:: RECORDS FOR THIS EXERCISE

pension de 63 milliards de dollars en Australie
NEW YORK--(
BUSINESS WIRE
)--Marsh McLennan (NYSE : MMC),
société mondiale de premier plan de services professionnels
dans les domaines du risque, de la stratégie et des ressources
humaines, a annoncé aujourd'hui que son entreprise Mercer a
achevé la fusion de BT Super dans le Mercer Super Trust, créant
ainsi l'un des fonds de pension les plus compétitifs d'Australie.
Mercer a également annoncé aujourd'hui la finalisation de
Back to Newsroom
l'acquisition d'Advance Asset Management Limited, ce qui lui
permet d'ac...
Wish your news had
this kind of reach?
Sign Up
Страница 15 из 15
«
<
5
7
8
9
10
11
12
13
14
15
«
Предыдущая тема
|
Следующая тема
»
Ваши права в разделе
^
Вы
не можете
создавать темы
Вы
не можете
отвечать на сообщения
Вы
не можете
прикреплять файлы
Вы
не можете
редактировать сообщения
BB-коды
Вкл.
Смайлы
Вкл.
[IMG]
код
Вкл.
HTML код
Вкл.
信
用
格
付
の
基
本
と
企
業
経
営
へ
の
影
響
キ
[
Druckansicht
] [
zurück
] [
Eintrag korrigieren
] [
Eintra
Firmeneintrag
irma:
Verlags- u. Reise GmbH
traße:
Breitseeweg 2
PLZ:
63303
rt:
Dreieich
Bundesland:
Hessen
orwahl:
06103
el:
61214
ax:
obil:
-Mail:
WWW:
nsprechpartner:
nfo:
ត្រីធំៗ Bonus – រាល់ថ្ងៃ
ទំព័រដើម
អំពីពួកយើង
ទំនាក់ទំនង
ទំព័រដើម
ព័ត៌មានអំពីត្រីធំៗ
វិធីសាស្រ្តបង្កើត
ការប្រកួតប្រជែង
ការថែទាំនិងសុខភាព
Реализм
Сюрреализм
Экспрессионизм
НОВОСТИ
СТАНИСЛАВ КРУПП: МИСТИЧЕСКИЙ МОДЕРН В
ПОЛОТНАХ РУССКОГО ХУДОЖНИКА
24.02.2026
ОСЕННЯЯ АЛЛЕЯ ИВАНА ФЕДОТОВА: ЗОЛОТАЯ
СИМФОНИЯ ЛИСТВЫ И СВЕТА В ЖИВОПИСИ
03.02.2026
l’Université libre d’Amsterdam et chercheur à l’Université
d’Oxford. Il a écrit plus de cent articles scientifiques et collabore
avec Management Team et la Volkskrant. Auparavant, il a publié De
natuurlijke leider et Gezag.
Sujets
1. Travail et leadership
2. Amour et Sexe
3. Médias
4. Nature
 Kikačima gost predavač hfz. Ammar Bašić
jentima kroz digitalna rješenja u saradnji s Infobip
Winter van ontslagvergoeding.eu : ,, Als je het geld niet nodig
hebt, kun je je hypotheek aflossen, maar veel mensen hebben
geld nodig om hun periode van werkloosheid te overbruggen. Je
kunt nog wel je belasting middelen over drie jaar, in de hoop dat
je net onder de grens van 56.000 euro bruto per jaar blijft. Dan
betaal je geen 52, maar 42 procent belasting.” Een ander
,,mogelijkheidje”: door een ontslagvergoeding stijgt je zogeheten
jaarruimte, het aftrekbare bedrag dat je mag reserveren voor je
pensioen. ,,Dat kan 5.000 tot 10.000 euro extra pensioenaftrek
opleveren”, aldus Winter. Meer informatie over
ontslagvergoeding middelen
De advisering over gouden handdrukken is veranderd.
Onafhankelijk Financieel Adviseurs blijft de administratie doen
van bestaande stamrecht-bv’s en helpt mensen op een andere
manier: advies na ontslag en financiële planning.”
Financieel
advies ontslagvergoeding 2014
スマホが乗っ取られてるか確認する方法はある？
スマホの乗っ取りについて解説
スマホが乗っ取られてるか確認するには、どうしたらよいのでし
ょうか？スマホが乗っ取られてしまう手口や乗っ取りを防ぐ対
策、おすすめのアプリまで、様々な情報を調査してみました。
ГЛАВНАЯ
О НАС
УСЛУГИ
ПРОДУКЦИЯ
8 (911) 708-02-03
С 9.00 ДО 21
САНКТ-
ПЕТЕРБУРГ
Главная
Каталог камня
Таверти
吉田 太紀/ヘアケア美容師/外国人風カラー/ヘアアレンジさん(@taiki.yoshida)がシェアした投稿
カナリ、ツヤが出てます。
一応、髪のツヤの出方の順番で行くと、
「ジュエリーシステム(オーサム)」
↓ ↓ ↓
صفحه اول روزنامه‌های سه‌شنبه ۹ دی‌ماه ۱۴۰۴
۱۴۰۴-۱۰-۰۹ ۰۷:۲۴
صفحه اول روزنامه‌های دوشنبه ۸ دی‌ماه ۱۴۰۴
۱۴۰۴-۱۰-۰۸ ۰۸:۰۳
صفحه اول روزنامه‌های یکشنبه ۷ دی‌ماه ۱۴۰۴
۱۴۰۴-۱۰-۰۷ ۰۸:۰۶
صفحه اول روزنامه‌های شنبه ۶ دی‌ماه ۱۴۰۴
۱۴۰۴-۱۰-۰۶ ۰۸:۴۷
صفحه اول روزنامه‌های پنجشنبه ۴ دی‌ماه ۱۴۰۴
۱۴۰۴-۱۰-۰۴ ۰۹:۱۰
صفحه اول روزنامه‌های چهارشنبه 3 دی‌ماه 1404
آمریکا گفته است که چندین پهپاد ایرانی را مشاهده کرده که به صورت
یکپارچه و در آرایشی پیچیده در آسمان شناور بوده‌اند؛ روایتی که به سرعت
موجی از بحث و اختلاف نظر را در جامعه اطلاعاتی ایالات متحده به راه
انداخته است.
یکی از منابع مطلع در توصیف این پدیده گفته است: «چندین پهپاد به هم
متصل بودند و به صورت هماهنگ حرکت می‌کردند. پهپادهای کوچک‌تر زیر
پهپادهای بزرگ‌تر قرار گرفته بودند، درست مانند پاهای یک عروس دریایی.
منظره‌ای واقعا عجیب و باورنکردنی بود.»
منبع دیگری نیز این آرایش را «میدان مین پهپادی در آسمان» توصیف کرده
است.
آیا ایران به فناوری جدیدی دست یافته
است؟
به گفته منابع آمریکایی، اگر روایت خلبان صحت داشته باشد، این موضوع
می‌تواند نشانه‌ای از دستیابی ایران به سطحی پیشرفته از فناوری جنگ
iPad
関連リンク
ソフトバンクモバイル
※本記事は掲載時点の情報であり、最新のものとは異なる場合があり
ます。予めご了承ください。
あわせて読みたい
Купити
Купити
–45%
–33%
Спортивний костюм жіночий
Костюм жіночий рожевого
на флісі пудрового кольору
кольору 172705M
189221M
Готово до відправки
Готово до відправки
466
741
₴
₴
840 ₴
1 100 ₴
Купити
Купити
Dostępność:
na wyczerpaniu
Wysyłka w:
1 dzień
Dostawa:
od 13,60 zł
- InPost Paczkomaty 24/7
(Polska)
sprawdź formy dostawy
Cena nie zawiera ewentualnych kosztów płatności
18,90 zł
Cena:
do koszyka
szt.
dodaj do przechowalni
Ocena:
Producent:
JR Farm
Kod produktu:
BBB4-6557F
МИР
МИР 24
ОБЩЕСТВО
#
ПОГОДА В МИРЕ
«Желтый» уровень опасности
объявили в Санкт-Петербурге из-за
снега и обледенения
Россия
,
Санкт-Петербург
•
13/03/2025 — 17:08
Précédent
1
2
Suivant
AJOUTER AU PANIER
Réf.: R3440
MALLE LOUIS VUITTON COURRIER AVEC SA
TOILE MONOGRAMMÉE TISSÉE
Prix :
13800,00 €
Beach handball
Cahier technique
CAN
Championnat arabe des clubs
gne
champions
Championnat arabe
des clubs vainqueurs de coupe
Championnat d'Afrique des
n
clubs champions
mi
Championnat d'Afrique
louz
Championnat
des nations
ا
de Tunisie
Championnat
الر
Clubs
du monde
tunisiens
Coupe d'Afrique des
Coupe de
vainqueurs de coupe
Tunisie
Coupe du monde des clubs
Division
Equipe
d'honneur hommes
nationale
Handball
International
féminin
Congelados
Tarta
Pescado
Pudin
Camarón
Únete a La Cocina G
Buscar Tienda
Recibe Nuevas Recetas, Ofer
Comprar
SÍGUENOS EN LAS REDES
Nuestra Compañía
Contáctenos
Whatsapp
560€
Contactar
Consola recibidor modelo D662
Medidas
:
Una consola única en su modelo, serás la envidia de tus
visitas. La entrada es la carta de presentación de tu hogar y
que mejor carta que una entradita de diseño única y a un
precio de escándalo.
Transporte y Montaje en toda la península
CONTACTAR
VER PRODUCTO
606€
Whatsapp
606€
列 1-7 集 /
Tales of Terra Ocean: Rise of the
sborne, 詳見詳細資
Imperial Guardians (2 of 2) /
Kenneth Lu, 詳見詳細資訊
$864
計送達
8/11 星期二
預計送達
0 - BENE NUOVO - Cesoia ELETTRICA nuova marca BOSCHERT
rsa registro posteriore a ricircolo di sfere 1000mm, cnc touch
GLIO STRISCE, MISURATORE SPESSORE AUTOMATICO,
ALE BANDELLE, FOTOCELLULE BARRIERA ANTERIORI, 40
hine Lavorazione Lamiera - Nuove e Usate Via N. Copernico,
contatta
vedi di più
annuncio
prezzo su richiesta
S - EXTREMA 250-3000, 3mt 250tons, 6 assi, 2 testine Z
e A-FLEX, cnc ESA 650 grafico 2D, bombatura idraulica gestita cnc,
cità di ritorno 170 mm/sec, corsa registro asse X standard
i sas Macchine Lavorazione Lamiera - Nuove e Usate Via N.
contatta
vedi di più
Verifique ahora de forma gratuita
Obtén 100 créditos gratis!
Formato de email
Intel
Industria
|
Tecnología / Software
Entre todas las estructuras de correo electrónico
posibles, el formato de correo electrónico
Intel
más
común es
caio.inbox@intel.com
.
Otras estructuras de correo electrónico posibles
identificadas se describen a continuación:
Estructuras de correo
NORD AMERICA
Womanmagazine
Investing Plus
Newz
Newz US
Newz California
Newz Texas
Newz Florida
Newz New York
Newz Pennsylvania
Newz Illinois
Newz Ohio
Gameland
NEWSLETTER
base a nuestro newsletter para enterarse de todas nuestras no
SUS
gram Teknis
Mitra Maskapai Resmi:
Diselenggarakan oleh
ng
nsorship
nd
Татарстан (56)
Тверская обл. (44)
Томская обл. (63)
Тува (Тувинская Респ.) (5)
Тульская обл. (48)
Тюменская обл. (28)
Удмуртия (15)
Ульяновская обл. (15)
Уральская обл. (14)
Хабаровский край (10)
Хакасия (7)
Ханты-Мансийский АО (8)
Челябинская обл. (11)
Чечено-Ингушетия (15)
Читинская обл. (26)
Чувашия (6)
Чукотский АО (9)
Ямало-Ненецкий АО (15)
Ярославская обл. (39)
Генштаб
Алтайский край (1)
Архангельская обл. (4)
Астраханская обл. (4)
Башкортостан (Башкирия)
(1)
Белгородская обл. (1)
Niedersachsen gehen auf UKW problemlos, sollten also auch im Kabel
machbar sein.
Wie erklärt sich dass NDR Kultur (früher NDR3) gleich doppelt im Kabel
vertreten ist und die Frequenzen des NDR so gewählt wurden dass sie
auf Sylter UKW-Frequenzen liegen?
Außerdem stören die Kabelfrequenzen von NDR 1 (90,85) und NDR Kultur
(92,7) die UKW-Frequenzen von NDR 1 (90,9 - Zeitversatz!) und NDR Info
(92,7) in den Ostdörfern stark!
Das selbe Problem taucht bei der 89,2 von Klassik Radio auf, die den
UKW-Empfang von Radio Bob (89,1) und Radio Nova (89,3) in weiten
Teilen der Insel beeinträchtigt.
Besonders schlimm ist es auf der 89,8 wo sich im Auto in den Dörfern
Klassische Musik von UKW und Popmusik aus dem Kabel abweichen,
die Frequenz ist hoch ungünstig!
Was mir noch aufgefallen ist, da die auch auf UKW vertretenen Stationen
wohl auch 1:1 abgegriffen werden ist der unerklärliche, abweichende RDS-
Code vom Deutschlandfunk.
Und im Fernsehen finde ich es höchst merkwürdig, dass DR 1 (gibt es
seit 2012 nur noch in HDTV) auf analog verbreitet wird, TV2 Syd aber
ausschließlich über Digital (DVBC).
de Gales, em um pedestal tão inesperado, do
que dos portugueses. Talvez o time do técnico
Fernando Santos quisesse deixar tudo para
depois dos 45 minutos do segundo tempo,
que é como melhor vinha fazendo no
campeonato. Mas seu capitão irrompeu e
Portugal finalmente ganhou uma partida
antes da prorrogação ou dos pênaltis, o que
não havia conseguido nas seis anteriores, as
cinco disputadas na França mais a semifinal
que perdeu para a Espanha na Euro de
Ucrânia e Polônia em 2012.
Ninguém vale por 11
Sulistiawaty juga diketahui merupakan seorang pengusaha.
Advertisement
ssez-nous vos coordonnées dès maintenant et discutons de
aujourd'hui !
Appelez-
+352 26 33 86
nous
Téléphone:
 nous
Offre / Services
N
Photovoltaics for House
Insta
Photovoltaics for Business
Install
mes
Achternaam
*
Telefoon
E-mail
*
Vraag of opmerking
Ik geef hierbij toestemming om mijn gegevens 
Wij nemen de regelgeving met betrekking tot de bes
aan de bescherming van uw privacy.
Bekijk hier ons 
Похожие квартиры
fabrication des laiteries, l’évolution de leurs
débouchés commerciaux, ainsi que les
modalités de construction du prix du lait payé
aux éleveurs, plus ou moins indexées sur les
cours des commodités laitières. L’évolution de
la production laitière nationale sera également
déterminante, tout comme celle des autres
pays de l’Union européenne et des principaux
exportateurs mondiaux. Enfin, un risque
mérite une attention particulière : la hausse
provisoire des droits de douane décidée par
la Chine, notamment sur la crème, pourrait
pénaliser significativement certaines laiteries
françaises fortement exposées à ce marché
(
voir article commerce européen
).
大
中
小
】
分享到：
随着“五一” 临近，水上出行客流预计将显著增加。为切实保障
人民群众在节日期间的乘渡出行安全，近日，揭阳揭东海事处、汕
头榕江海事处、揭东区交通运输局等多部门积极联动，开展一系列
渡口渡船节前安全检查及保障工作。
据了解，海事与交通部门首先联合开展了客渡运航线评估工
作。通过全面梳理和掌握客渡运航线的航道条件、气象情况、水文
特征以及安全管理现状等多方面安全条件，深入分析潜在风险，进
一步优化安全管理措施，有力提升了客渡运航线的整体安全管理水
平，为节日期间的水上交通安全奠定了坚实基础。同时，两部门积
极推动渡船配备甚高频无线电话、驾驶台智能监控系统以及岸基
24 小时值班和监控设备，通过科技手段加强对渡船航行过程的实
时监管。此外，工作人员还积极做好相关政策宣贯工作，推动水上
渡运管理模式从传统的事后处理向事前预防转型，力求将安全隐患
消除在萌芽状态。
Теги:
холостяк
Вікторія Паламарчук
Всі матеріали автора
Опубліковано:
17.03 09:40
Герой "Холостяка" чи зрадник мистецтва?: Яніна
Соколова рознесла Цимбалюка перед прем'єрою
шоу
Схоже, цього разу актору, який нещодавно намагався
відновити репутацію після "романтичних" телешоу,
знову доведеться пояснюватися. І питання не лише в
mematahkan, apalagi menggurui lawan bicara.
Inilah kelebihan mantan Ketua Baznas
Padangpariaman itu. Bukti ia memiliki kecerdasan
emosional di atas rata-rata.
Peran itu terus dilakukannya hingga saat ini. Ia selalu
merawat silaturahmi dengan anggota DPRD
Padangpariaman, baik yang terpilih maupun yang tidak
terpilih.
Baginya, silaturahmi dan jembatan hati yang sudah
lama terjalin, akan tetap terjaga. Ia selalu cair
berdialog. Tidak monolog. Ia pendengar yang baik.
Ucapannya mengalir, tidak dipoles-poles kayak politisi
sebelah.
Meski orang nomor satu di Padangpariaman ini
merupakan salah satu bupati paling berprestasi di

::::

### WHAT IS BEING ASKED:
Reproduce the rows from the very first line through the line containing "dans les domaines", both ends included.

### FINISHED TASK:
pension de 63 milliards de dollars en Australie
NEW YORK--(
BUSINESS WIRE
)--Marsh McLennan (NYSE : MMC),
société mondiale de premier plan de services professionnels
dans les domaines du risque, de la stratégie et des ressources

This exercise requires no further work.